• _Task input_:
•••••

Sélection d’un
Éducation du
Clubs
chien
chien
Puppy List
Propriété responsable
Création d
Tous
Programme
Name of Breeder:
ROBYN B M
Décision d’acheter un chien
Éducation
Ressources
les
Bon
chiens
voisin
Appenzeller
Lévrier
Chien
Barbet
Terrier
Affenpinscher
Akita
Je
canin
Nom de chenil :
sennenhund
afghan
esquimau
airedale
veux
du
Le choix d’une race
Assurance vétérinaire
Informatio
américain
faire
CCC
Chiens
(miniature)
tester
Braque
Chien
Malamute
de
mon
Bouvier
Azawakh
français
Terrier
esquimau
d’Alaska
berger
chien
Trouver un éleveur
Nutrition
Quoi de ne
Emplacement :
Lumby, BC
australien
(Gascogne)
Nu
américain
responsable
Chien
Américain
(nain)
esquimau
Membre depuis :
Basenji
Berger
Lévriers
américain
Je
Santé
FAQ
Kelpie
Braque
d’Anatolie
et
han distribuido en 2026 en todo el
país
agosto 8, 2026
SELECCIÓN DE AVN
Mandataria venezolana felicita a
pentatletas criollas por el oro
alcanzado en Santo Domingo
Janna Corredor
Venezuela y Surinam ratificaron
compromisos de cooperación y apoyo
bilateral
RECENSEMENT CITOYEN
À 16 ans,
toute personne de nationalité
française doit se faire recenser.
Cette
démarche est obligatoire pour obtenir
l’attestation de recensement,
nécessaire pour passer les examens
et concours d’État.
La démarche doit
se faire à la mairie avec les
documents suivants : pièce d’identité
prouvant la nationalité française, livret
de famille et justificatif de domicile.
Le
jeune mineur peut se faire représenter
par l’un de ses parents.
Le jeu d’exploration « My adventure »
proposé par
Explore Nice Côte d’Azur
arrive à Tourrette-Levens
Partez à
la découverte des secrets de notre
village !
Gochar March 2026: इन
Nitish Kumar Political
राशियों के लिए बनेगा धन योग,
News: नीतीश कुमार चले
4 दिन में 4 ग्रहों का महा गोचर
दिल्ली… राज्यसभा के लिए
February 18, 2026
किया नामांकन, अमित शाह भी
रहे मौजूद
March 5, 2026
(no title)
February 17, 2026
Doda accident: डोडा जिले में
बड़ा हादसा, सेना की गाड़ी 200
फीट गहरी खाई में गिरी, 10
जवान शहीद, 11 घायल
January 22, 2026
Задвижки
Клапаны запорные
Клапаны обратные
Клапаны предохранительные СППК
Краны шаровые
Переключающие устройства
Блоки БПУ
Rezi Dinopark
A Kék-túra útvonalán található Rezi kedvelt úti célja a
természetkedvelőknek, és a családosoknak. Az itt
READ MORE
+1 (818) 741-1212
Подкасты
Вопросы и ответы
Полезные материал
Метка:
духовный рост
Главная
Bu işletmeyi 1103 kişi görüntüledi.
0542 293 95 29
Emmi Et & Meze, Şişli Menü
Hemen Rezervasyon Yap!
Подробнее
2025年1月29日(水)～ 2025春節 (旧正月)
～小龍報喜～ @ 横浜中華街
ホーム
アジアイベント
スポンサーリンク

•••••

• _What you will do_: Report how many lines of the data contain the string "nationalité". Give only the number.

• _Result of the exercise_: 2